Une démarche d’autant plus importante pour les enfants que tous n’ont pas accès à des pédiatres. Les médecins généralistes doivent donc utiliser des outils de dépistage à leur disposition pour les orienter au mieux. "Nous sou­haitons surtout créer un partenariat entre les orthophonistes et les médecins prescripteurs pour les remettre au coeur du parcours de soins car ils sont dans un rôle primaire de repérage, indique Adèle Colin. Avec deux ou trois outils rapides et simples d’utilisation, ils peuvent détecter les signaux d’alerte et effectuer un premier “tri” entre la demande urgente et celle qui peut attendre."

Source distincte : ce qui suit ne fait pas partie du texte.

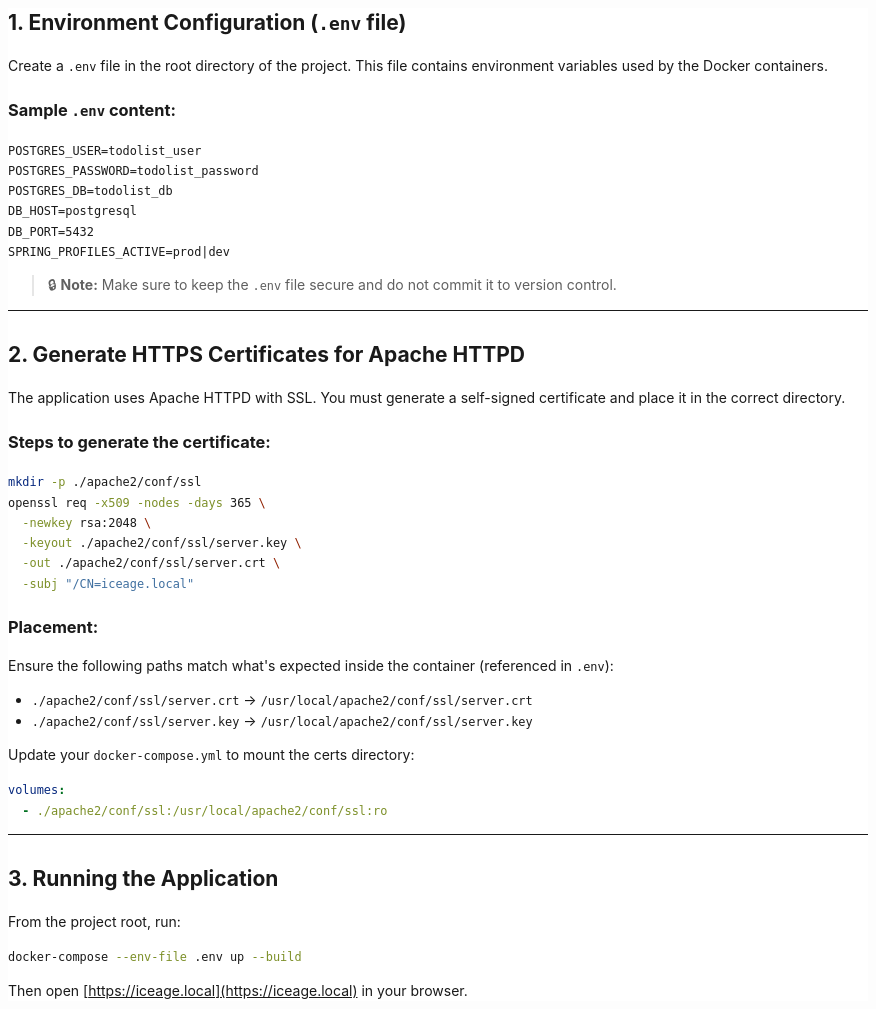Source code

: ## 1. Environment Configuration (`.env` file)

Create a `.env` file in the root directory of the project. This file contains environment variables used by the Docker containers.

### Sample `.env` content:
```env
POSTGRES_USER=todolist_user
POSTGRES_PASSWORD=todolist_password
POSTGRES_DB=todolist_db
DB_HOST=postgresql
DB_PORT=5432
SPRING_PROFILES_ACTIVE=prod|dev
```

> 🔒 **Note:** Make sure to keep the `.env` file secure and do not commit it to version control.

---

## 2. Generate HTTPS Certificates for Apache HTTPD

The application uses Apache HTTPD with SSL. You must generate a self-signed certificate and place it in the correct directory.

### Steps to generate the certificate:
```bash
mkdir -p ./apache2/conf/ssl
openssl req -x509 -nodes -days 365 \
  -newkey rsa:2048 \
  -keyout ./apache2/conf/ssl/server.key \
  -out ./apache2/conf/ssl/server.crt \
  -subj "/CN=iceage.local"
```

### Placement:
Ensure the following paths match what's expected inside the container (referenced in `.env`):
- `./apache2/conf/ssl/server.crt` → `/usr/local/apache2/conf/ssl/server.crt`
- `./apache2/conf/ssl/server.key` → `/usr/local/apache2/conf/ssl/server.key`

Update your `docker-compose.yml` to mount the certs directory:
```yaml
volumes:
  - ./apache2/conf/ssl:/usr/local/apache2/conf/ssl:ro
```

---

## 3. Running the Application

From the project root, run:
```bash
docker-compose --env-file .env up --build
```
Then open [https://iceage.local](https://iceage.local) in your browser.
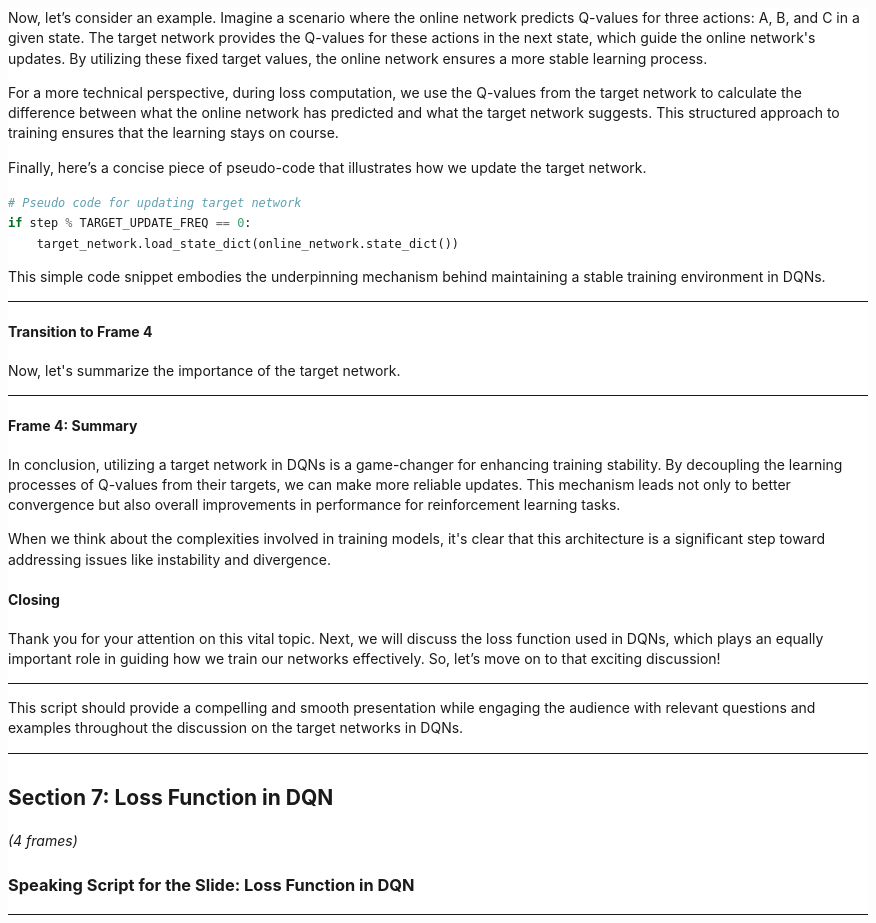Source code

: Now, let’s consider an example. Imagine a scenario where the online network predicts Q-values for three actions: A, B, and C in a given state. The target network provides the Q-values for these actions in the next state, which guide the online network's updates. By utilizing these fixed target values, the online network ensures a more stable learning process.

For a more technical perspective, during loss computation, we use the Q-values from the target network to calculate the difference between what the online network has predicted and what the target network suggests. This structured approach to training ensures that the learning stays on course.

Finally, here’s a concise piece of pseudo-code that illustrates how we update the target network. 

```python
# Pseudo code for updating target network
if step % TARGET_UPDATE_FREQ == 0:
    target_network.load_state_dict(online_network.state_dict())
```

This simple code snippet embodies the underpinning mechanism behind maintaining a stable training environment in DQNs.

---

#### Transition to Frame 4
Now, let's summarize the importance of the target network.

---

#### Frame 4: Summary
In conclusion, utilizing a target network in DQNs is a game-changer for enhancing training stability. By decoupling the learning processes of Q-values from their targets, we can make more reliable updates. This mechanism leads not only to better convergence but also overall improvements in performance for reinforcement learning tasks.

When we think about the complexities involved in training models, it's clear that this architecture is a significant step toward addressing issues like instability and divergence. 

#### Closing
Thank you for your attention on this vital topic. Next, we will discuss the loss function used in DQNs, which plays an equally important role in guiding how we train our networks effectively. So, let’s move on to that exciting discussion!

---

This script should provide a compelling and smooth presentation while engaging the audience with relevant questions and examples throughout the discussion on the target networks in DQNs.


---

## Section 7: Loss Function in DQN
*(4 frames)*

### Speaking Script for the Slide: Loss Function in DQN

---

Entre frustration et incompréhension

"De nombreux enseignants encouragent les parents à venir nous consulter, parfois directement, sans passer par le médecin, ce qui peut créer des frustrations et des incompréhensions, tout d’abord parce qu’une première consultation chez le médecin permet de déterminer la pertinence d’une indication orthophonique et aussi parce que nous sommes une profession prescrite. Nous avons donc besoin de l’ordonnance du médecin pour intervenir", rappelle Adèle Colin. Elle souhaite donc trouver une collaboration optimale entre les trois : EssOr Prévention, l’Éducation na­tionale et les médecins généralistes. D’autant qu’au moment de la création de l’association, des directeurs d’école avaient contacté ses responsables pour intervenir auprès du per­sonnel enseignant.

L’association mène aussi des actions vis-à-vis des familles et souhaiterait agir dans le cadre de cours de préparation à l’accouchement de sages-femmes ou en PMI pour faire de la prévention sur la surexposition aux écrans ou le dévelop­pement du langage. "On entend aussi développer un projet de prévention précoce autour de l’émergence du langage chez les tout-petits à travers des sessions qui s’appuient sur le principe que tout est langage au quotidien. Par exemple, comment renforcer le langage au cours d’un atelier cuisine, explique Pauline Chevallier. Nous voudrions obtenir des financements de l’ARS pour le déployer."

L’association assure enfin une mission à destination de ses membres, via des groupes de travail pour échanger au sujet des prises en charge, formations, nouveaux protocoles ou supports de rééducation. "Pour le moment, nos groupes de travail ciblent les orthophonistes salariés, libéraux et étudiants, rapporte-t-elle. Nous sommes dans une démarche de mutualisation, dans des échanges de pratiques, pour répondre à un besoin de partage." Ce que reconnaît Adèle Colin : "Plus nous mutualisons, mieux nous allons pouvoir agir. Nous avons beaucoup d’idées, mais il nous faut du temps pour les réaliser et rechercher des financements."